Markets Gain on Expectations of US Interest Rates Remaining Low
The Stoxx Europe 600 was up 2.5% midway through the European session, led by gains in energy stocks that were buoyed by steadying oil prices. DuPont’s shares soared on news that its embattled CEO would step down, while biotechnology companies sank again. Investors are anxious about pushback the industry’s drug pricing practices.
The Standard & Poor’s 500 slipped 10 points, or 0.5 percent, to 1,976.
CENTRAL BANKERS: Markets are increasingly confident the Federal Reserve will hold off for longer on raising interest rates following last week’s jobs report which showed the US economy was creating fewer jobs. On Thursday, minutes from the Fed’s September meeting will be released and should provide insight into where the policymakers stand.
The Dow Jones industrial average rose 304.06 points, or 1.85 percent, to 16,776.43, the S&P 500 gained 35.69 points, or 1.83 percent, to 1,987.05 and the Nasdaq Composite added 73.49 points, or 1.56 percent, to 4,781.26.
The S&P’s five-day rise of 5.6 percent was its best five days dating back to late 2011.
“Instead of interpreting the disappointing US NFP numbers as symptomatic of the state of the global economy, investors have instead chosen to look upon the glass as half full, attaching positivity to prospects of a delayed Fed lift-off”, they added.
“We had been seeing a level of job creation closer to 3 million on a trailing 12-month basis on average for the previous year, but the revisions and the relatively weak September number change that trailing 12-month trend to 2.8 million”, said Jonathan Smoke, chief economist for Realtor.com. That helped send oil and gas companies sharply higher.

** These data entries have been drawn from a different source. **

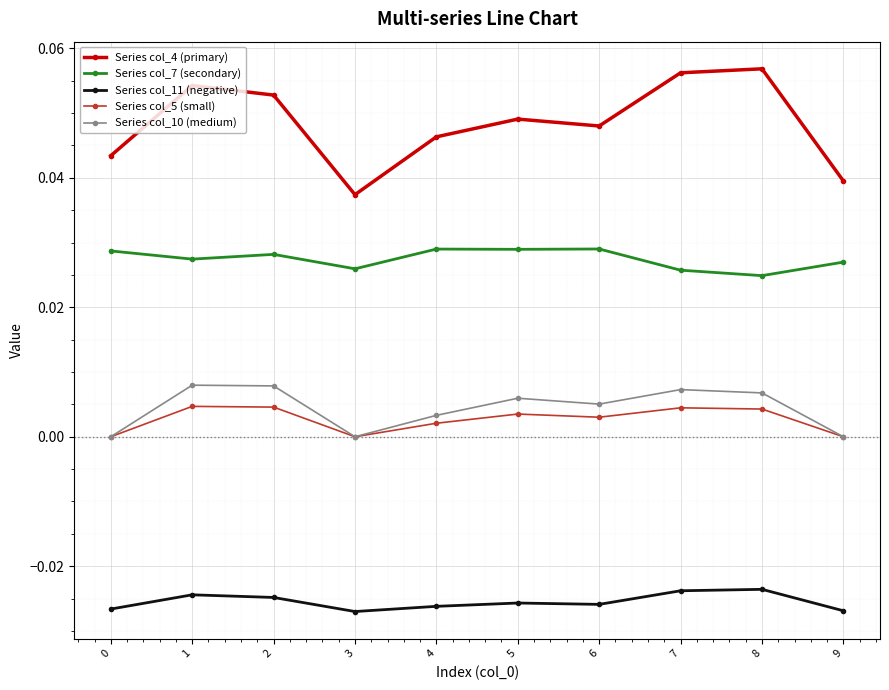

How many lines are shown in the chart?

5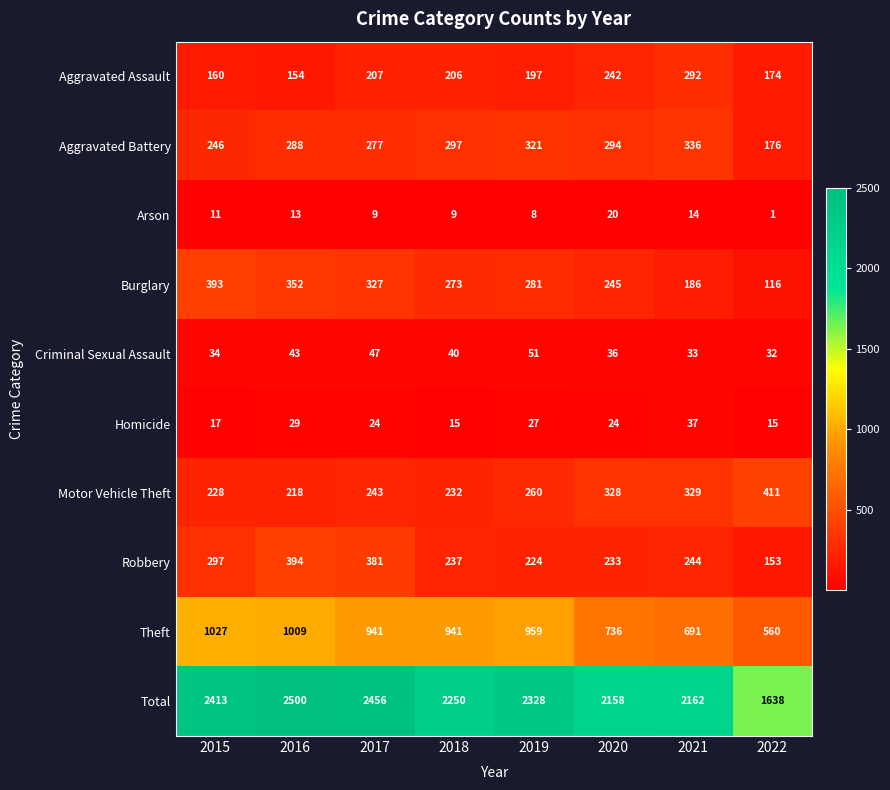

Count the number of categories in the chart.

8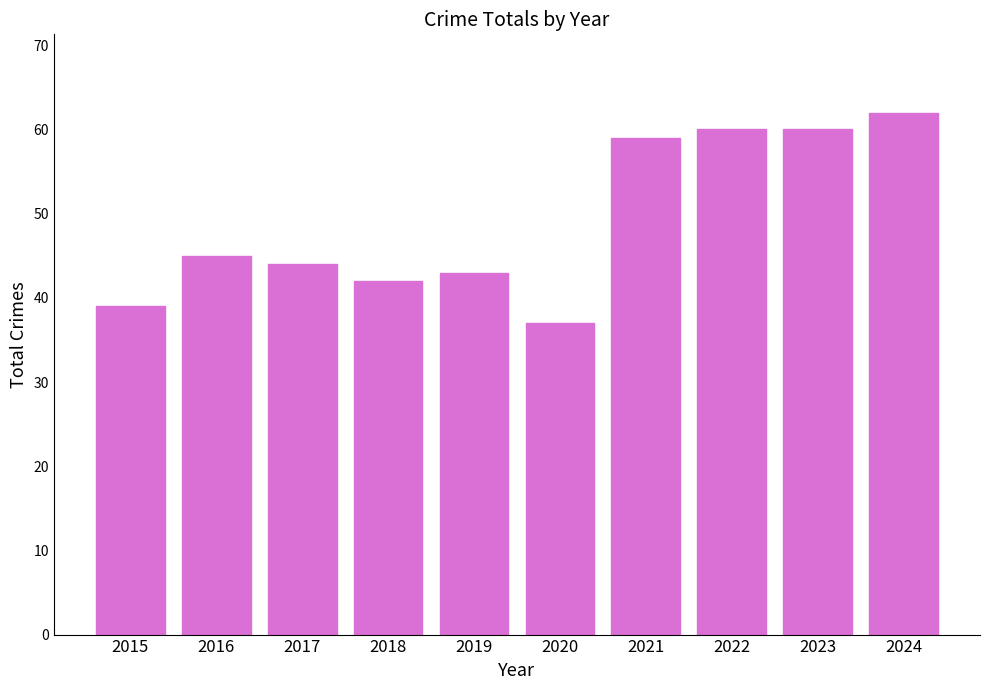

Reading left to right, list all the values displayed in this chart.

39	45	44	42	43	37	59	60	60	62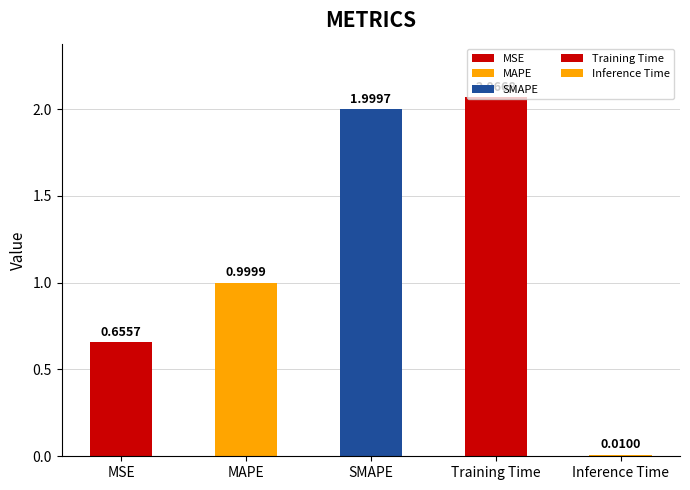

What is the label of the 2nd bar from the left?

MAPE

Jay Woods, with Goldman Sachs, center, works with other stock traders at the New York Stock Exchange, Monday, October 5, 2015 in New York. ConocoPhillips, Chevron and ExxonMobil rose between 2 and 4 percent each.
– Heating oil rose 6.3 cents to close at $1.612 a gallon. Heating oil rose 2.8 cents to $1.548 a gallon. Gold edged up $1 to settle at $1,137.60 an ounce, silver rose 45 cents to $15.71 an ounce and copper increased three cents to $2.36 a pound. The dollar rose to 120.25 yen and the euro rose to $1.1269.
Prices of safe-haven government bonds gained on the downbeat USA jobs data, sending benchmark 10-year US Treasury yields to near six-week lows on Friday.